* **WHAT THIS TASK INVOLVES**
Scan the entries for lines with the word "πληροφορίες", then copy those lines.

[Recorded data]
——————————

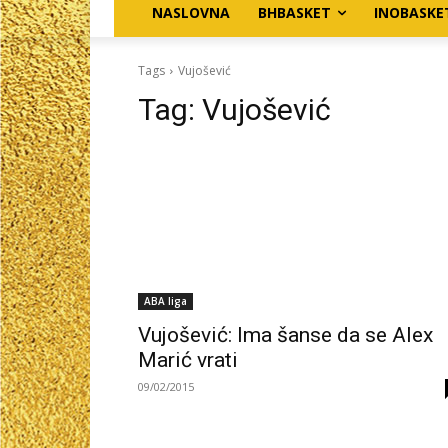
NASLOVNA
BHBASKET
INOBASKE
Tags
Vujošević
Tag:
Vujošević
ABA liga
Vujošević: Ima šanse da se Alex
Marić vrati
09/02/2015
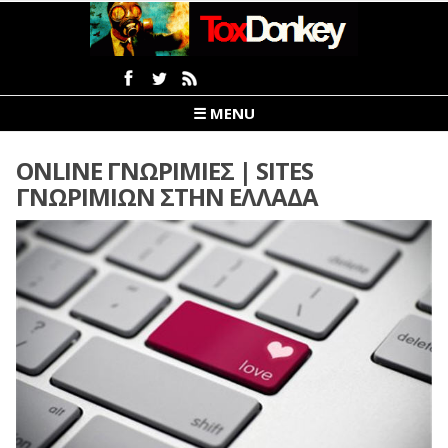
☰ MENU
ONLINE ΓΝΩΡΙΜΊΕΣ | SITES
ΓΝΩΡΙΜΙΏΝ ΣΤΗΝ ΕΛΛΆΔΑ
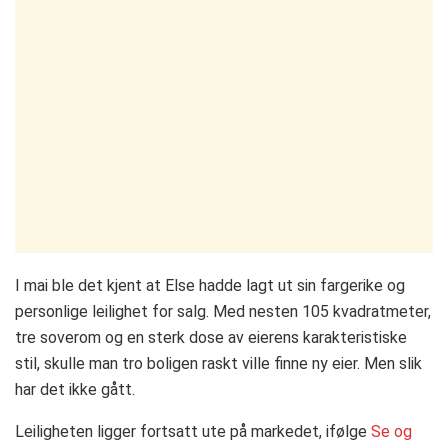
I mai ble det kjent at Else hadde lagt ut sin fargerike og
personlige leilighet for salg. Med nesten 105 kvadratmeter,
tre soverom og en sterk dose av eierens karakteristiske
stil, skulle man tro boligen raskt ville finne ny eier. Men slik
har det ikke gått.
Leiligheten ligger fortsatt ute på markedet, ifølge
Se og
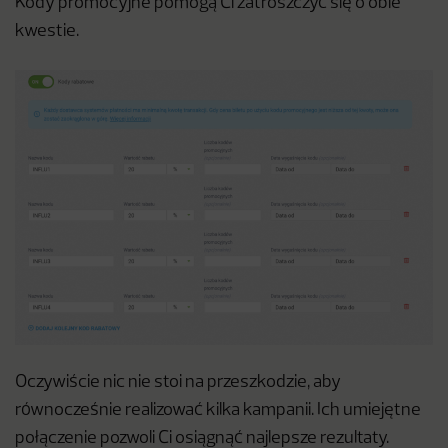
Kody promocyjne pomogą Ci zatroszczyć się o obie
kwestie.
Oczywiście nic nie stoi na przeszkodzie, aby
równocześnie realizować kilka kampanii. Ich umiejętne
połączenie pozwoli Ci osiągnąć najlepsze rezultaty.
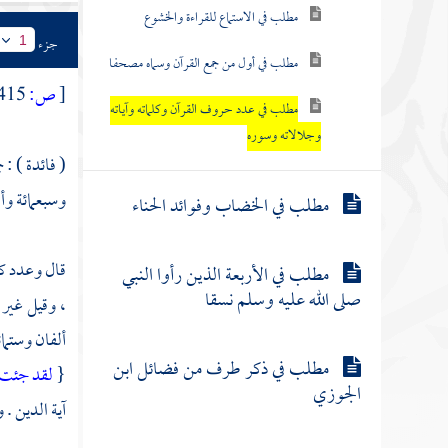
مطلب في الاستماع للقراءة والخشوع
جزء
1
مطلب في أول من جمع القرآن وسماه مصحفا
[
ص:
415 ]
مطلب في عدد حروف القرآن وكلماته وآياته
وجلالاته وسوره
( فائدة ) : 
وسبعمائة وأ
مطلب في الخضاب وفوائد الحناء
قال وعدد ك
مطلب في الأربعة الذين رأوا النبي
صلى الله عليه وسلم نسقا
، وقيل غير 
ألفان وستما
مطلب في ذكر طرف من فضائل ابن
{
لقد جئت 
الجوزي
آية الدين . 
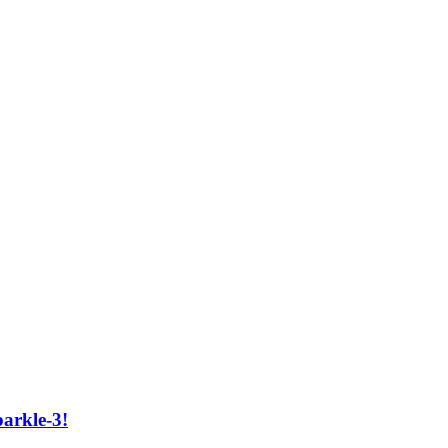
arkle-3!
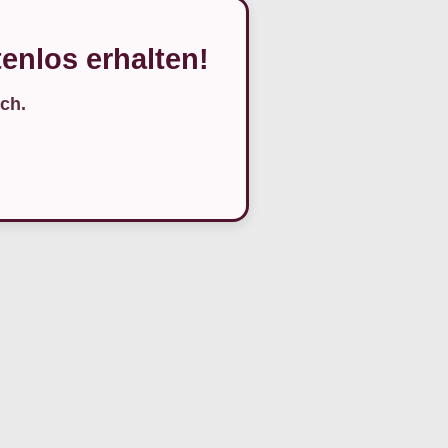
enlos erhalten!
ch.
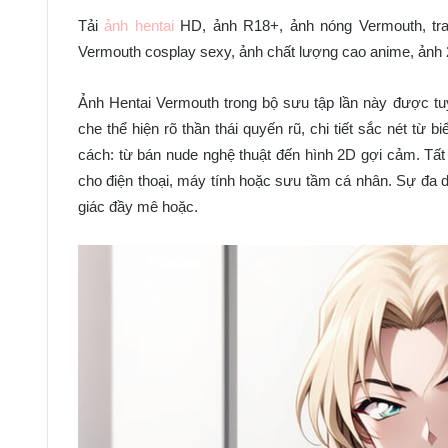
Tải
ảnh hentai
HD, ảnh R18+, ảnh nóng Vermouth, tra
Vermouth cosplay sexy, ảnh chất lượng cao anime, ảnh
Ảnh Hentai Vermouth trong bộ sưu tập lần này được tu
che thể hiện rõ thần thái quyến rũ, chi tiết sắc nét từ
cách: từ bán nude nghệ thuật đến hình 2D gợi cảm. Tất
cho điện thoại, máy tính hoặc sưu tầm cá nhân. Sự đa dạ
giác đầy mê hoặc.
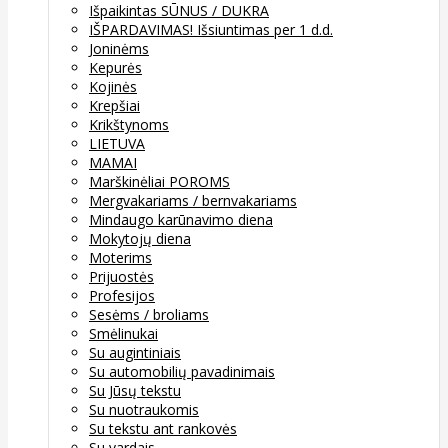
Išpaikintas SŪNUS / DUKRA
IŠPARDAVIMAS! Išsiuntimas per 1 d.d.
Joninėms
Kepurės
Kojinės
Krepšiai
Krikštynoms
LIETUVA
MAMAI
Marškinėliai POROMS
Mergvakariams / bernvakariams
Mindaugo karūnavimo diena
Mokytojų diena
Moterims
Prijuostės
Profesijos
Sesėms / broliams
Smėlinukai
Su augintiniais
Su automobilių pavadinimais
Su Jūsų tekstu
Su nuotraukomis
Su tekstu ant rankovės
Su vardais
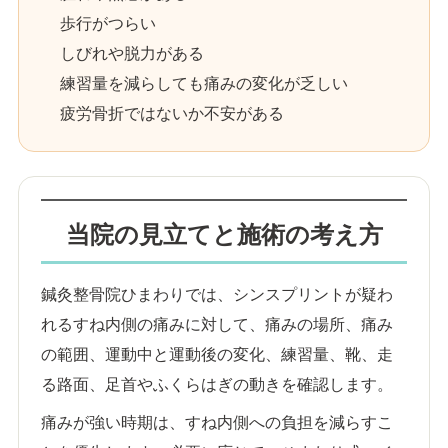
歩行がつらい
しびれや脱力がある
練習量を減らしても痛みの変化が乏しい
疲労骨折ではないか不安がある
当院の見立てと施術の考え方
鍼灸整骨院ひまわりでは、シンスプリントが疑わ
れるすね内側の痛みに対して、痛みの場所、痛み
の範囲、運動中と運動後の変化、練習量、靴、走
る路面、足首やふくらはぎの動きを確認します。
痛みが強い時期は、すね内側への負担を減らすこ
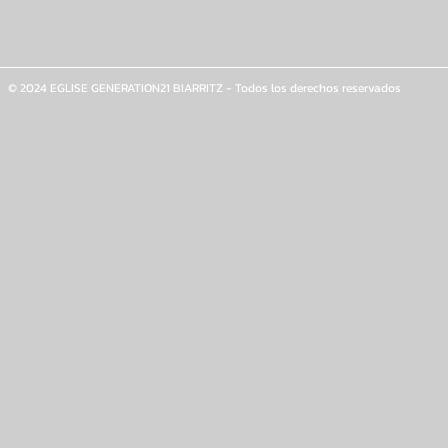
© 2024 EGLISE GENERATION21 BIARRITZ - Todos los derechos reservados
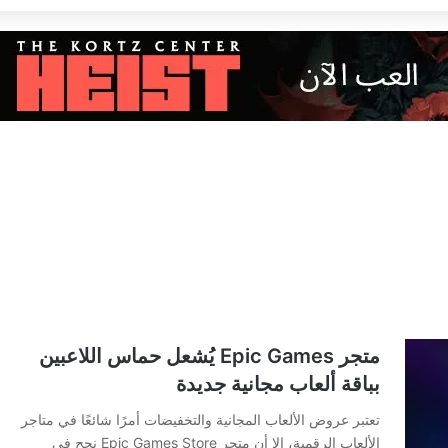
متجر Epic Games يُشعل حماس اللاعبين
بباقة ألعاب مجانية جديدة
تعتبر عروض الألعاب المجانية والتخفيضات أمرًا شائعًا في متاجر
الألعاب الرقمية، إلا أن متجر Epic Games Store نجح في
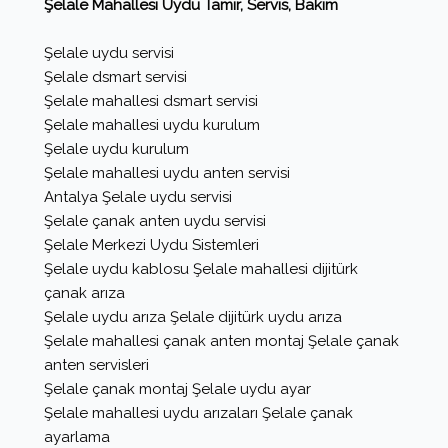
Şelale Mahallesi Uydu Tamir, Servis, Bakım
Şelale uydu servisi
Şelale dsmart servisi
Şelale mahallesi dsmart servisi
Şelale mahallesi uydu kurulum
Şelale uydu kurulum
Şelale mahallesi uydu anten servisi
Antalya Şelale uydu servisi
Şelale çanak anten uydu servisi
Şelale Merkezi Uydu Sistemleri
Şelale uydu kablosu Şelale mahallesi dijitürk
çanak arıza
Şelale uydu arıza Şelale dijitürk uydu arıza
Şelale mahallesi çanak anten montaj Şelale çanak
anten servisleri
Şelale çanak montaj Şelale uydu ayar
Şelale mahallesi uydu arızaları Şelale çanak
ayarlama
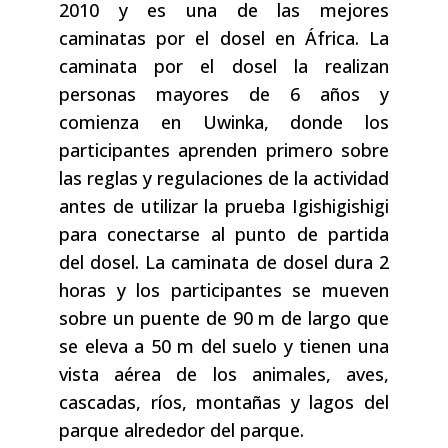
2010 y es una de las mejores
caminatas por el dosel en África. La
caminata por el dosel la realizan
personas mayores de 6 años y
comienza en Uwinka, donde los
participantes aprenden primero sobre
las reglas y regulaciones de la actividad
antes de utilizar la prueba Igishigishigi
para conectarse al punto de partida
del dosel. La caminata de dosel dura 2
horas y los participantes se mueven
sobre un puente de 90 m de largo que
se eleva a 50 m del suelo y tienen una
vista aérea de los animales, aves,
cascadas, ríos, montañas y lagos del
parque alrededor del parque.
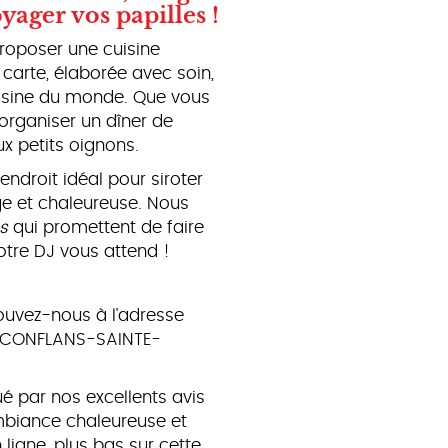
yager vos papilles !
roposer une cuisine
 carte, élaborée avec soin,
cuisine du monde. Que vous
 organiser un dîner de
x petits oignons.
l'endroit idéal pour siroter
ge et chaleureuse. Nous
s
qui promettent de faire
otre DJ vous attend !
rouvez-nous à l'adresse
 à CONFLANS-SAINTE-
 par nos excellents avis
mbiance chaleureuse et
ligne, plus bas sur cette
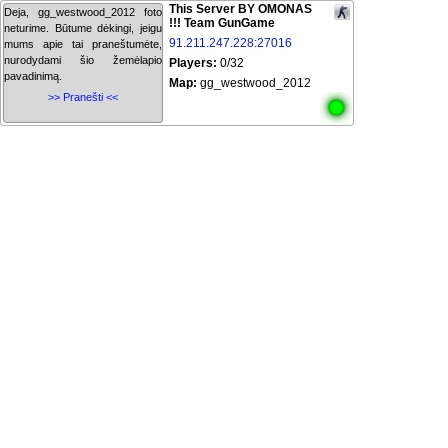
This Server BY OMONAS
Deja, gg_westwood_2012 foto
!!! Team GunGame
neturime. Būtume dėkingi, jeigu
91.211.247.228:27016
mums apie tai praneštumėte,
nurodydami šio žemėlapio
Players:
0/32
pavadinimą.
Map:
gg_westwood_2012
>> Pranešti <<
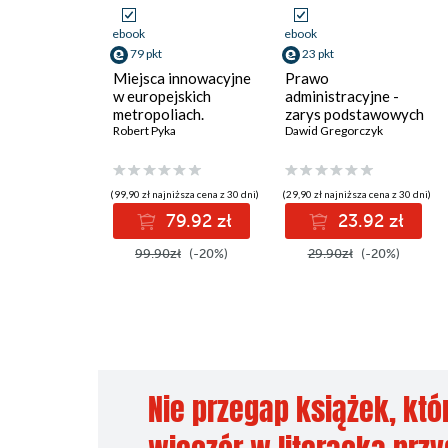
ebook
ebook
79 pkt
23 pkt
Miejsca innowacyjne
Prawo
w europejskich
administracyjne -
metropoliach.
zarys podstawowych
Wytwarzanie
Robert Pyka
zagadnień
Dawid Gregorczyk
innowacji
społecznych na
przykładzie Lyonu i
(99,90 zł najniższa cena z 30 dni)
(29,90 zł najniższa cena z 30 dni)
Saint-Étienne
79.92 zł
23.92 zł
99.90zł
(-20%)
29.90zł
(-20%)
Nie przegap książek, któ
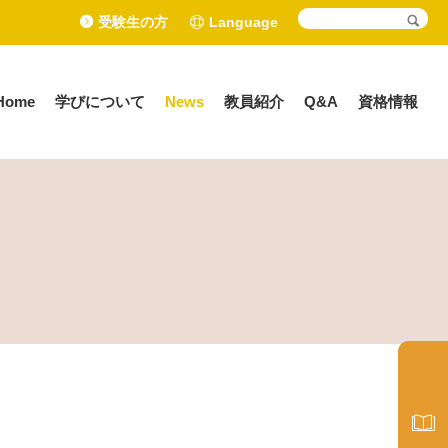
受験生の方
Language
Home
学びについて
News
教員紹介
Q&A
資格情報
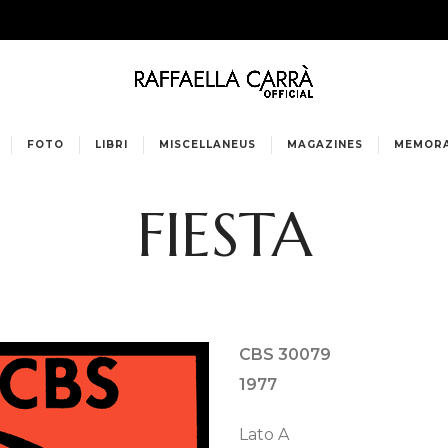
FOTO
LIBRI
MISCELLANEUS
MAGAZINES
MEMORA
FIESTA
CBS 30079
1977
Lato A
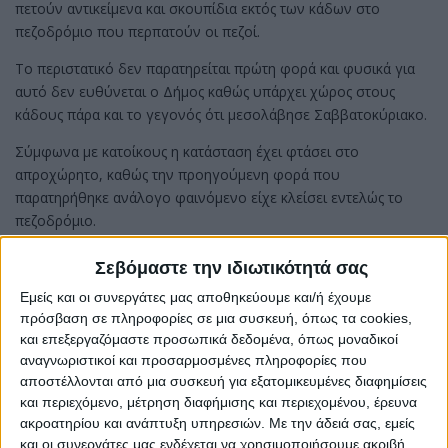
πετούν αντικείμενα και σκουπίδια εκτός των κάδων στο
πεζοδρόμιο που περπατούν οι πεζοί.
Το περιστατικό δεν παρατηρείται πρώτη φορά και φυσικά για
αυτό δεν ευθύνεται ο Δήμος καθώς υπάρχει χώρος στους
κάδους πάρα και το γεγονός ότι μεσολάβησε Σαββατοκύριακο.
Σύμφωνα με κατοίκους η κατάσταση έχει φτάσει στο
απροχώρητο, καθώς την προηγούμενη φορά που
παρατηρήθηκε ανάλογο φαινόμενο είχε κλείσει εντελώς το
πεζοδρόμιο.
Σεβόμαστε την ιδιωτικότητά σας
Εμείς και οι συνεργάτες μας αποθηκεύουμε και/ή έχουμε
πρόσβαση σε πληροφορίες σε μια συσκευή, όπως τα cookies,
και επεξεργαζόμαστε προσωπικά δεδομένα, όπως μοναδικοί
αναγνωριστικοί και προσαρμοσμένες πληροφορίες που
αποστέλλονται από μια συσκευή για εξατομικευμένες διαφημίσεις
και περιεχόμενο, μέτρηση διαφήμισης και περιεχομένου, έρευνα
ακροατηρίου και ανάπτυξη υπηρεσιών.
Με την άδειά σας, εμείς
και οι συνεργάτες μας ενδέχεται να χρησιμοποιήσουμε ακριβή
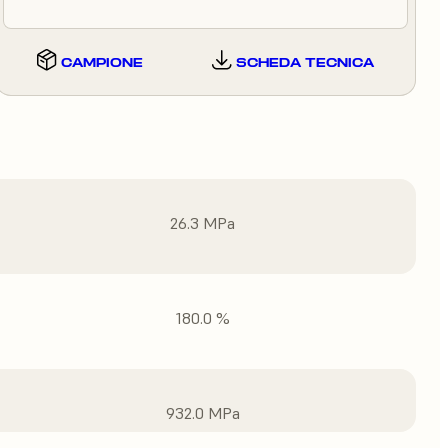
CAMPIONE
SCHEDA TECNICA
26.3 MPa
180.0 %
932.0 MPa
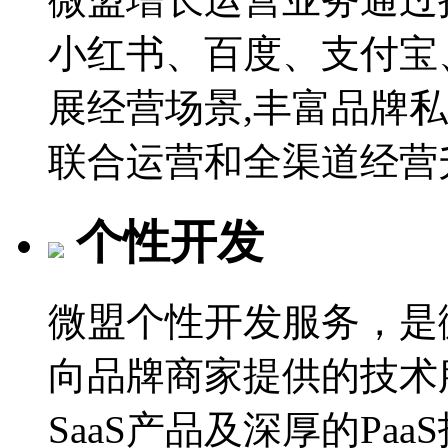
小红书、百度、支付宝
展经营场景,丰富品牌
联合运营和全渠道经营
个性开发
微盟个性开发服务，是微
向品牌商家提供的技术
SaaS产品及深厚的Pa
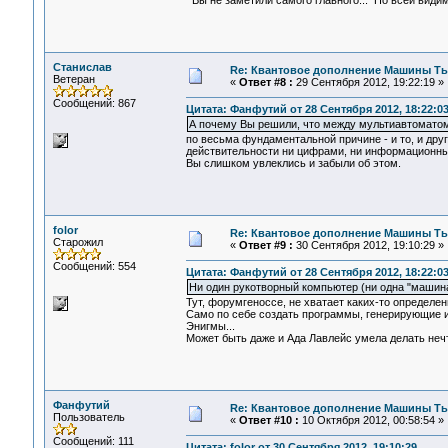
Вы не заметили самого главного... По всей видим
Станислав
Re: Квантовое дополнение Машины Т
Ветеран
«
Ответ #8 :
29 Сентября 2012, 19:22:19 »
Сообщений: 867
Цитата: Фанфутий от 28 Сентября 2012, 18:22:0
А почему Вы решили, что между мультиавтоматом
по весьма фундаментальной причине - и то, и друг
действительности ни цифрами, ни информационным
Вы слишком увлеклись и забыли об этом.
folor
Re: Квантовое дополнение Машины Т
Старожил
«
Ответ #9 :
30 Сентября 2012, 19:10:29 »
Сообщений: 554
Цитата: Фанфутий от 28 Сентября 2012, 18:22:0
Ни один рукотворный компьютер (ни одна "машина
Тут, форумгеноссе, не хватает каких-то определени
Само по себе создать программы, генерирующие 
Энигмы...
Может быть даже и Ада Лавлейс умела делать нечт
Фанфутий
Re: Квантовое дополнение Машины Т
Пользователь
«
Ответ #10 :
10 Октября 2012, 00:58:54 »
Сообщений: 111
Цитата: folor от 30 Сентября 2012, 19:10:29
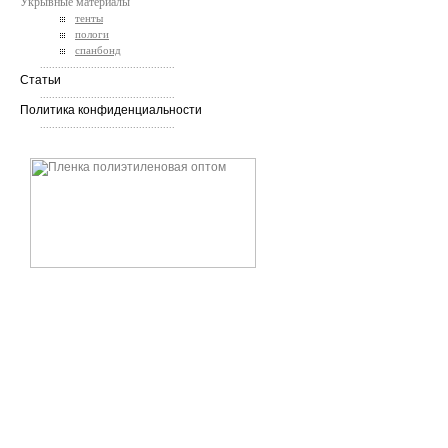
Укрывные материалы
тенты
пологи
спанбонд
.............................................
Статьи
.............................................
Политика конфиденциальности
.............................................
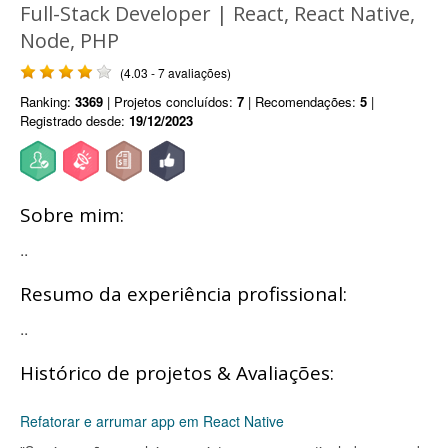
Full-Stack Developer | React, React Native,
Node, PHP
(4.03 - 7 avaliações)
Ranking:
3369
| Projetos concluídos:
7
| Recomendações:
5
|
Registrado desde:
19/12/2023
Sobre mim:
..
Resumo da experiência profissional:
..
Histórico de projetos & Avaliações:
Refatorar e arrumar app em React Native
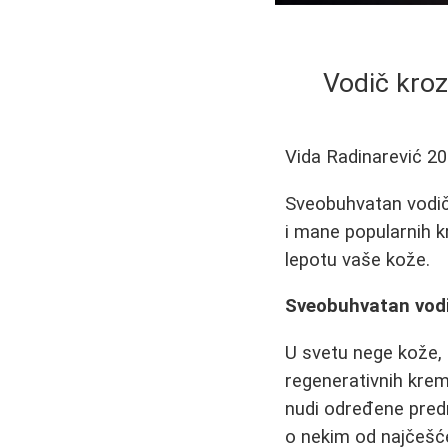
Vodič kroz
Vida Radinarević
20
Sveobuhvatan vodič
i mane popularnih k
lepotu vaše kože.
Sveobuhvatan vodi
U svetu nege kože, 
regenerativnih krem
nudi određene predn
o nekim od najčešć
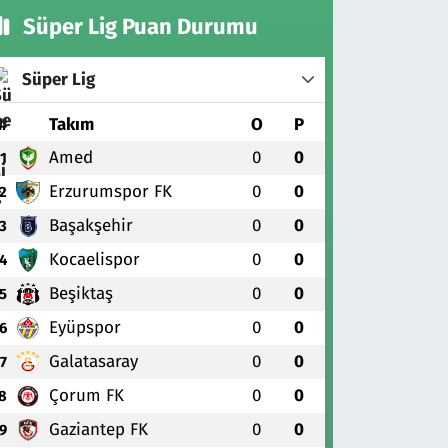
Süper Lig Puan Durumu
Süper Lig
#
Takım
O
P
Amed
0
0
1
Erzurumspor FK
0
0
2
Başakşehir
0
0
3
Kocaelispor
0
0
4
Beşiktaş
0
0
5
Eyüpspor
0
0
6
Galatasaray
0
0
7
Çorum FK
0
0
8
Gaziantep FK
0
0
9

——————————

* **RESULT**
πρόσβαση σε πληροφορίες σε μια συσκευή, όπως τα cookies,
αναγνωριστικοί και προσαρμοσμένες πληροφορίες που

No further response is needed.